Driverless Taxis Are Coming to Hong Kong — and They're Built for the World's Left-Side Roads
There’s a quiet race unfolding across the autonomous vehicle industry, and it isn’t about who can deploy the most robotaxis in Phoenix or Shanghai. The harder, more interesting question is whether the technology can cross the road — literally — into right-hand-drive markets, where traffic flows on the left and everything from sensor placement to passenger entry points needs rethinking. On June 22, three companies signaled they intend to answer that question starting from one of the world’s most demanding urban environments: Hong Kong.
Chinese autonomous driving company WeRide has signed a strategic cooperation agreement with Geely Farizon, the commercial vehicle arm of Geely, and Kwoon Chung Bus Holdings, one of Hong Kong’s largest transport operators. The three parties will jointly develop a native right-hand-drive Robotaxi based on WeRide’s existing mass-produced GXR platform, with Hong Kong serving as the launchpad for commercial autonomous ride-hailing services across right-hand-drive markets globally.

Hong Kong is not an obvious first choice if you’re looking for an easy deployment. Its road network is extraordinarily dense, its traffic a chaotic mix of double-decker buses, minibuses, motorcycles, and pedestrians navigating one of the highest population densities on earth. But that’s precisely the point. The city’s mature public transport infrastructure and relentlessly complex mixed-traffic environment make it an ideal proving ground — a place where a right-hand-drive Robotaxi’s perception, decision-making, and passenger experience systems can be stress-tested in conditions that few other cities can replicate.
The ambition extends well beyond Hong Kong’s borders. IT-NEWS has learned from the official release that WeRide has already secured contracts from right-hand-drive markets including Singapore, Japan, and the United Kingdom. A successful commercial rollout in Hong Kong would serve as a reference implementation — a demonstration that Chinese autonomous driving technology and connected vehicle products can be adapted for global left-side-road markets at scale.
Rather than retrofitting a left-hand-drive vehicle, the new Robotaxi will be developed from the ground up for right-hand-drive operation. The companies plan a systematic native development process spanning product definition, vehicle platform engineering, the autonomous driving stack, and human-machine interaction — all calibrated to the traffic regulations, road conditions, user habits, and operational requirements specific to markets where drivers sit on the right. The goal is a vehicle that feels natural in its environment rather than one that has been awkwardly translated.

The partnership brings together three pieces of the puzzle that rarely align in a single deal. WeRide contributes its autonomous driving technology and the GXR platform, which has already seen front-loading mass production. Geely Farizon brings large-scale vehicle manufacturing capability and deep experience in commercial fleet vehicles. Kwoon Chung Bus, which operates franchised and non-franchised bus services across Hong Kong, provides the local operational know-how and market access that any foreign autonomous vehicle deployment would otherwise spend years building.

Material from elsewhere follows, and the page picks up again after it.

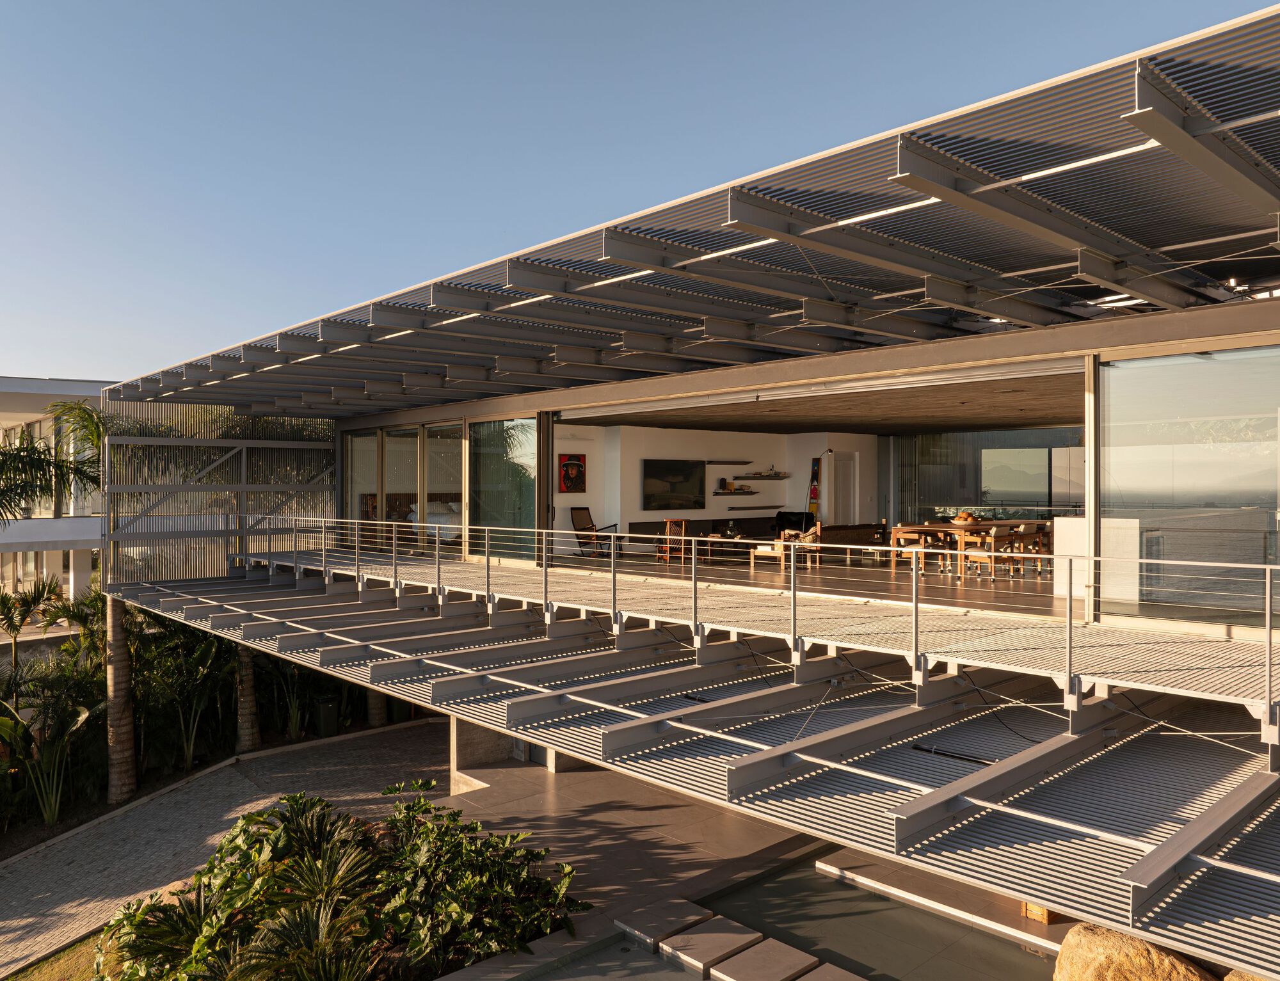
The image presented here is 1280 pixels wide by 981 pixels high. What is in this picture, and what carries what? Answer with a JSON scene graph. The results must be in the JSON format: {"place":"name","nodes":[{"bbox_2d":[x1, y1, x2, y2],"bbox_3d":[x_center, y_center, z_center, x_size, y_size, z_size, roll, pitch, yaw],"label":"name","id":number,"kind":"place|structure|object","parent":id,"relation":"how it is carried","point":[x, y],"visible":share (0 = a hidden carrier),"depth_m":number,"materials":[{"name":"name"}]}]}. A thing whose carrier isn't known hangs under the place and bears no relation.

For the broader industry, the Hong Kong project represents something more than another robotaxi pilot. Right-hand-drive markets collectively account for roughly a third of global vehicle sales, concentrated in wealthy economies where autonomous ride-hailing could achieve strong unit economics. If WeRide and its partners can make the economics work amid Hong Kong’s notorious real estate costs and labyrinthine regulatory landscape, the template becomes exportable to London, Tokyo, Singapore, and Sydney — cities where left-side driving has historically been seen as a barrier rather than an opportunity.